Lutz continued, “[2004] was the year that almost broke our back.” However, “in 2005 when I put a thief into the barrel and had a first taste of our Pinot after it had gone through malolactic fermentation, I came home to Karen that night and told her not to worry, that the wine would make everything work.”

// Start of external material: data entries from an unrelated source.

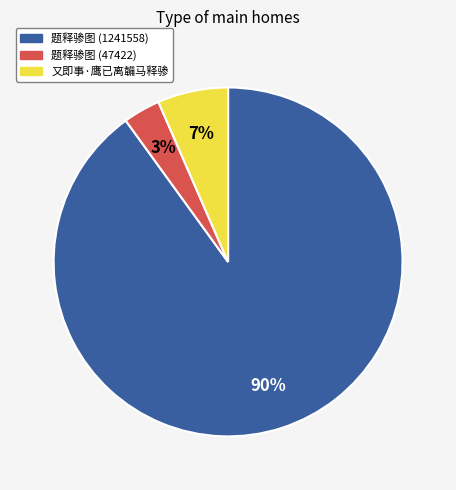

To the nearest percent, what is the difference between the largest and smallest slice percentages?

87%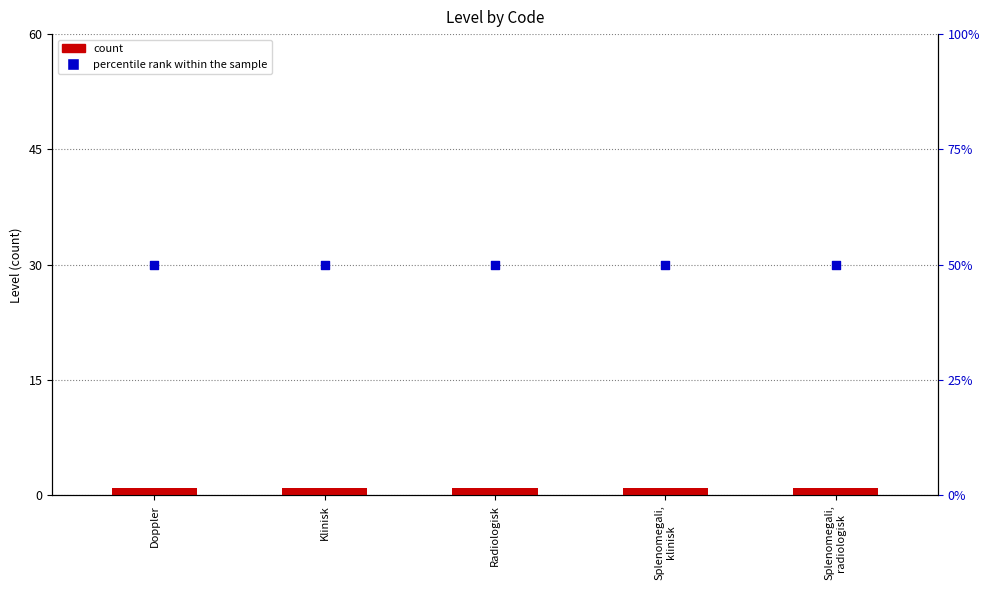

What is the total value across all series at Klinisk?

51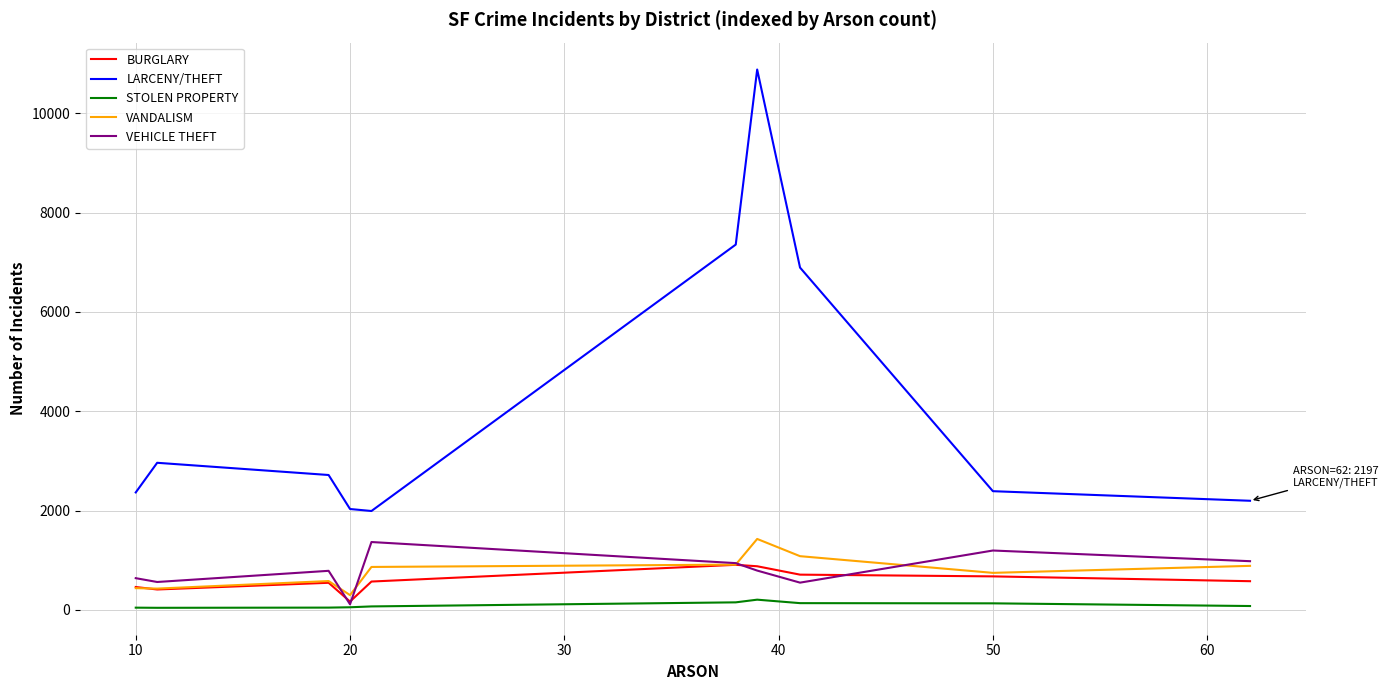

What is the greatest value displayed?

10883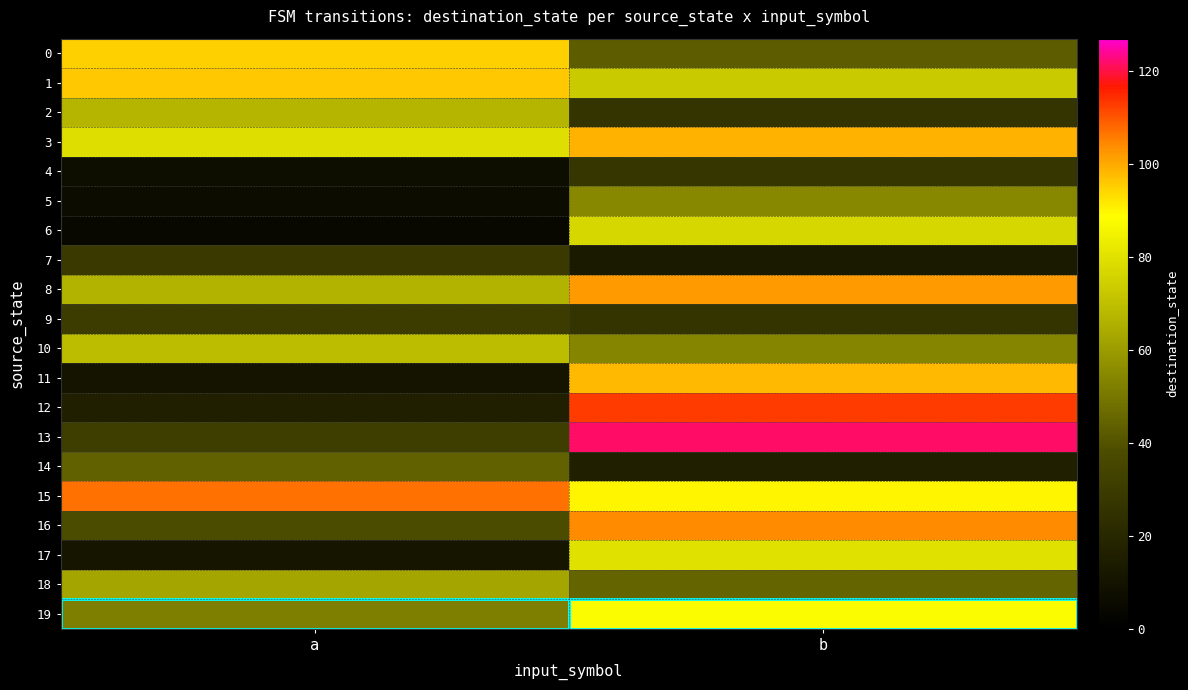

Which label corresponds to the largest value in the chart?

b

Today Lenné Estate is praised for their award-winning Pinot Noir. I have tasted their 2014 Estate Pinot Noir “red fruit, spice, elegant and contemplative;” and the 2015 Estate Pinot Noir “bolder, more body/depth, darker fruit.” Visit the Lenné Estate web site to learn more.

Conclusion

According to Wayne Bailey of Youngberg Hill, “Over fifty percent of the vineyard/wineries in Willamette Valley are ‘working farms’.” Like so many in Willamette Valley, Wayne and Nicolette “chose this way of life to work the land, grow wine grapes. And to grow them in a responsible and sustainable way.” After learning more about these wineries and tasting their wines I am eager to visit them in July. The quality of life embraced by wineries in Willamette Valley – focus on family, community, and farming – is alive in every glass of wine I enjoy from this region.

9 comments

  1. Love the farming family style and attitude in the Willamette Valley, so refreshing. Look forward to hearing about your Pinot celebration experience and discovering some wineries/wines!

  2. We had a great visit to the Willamette Valley two summers ago. From there we took the grand kids to Depoe Bay for whale watching. IPNC sounds like a wild time if Rex Pickett’s Vertical (his sequel to Sideways) is hal true!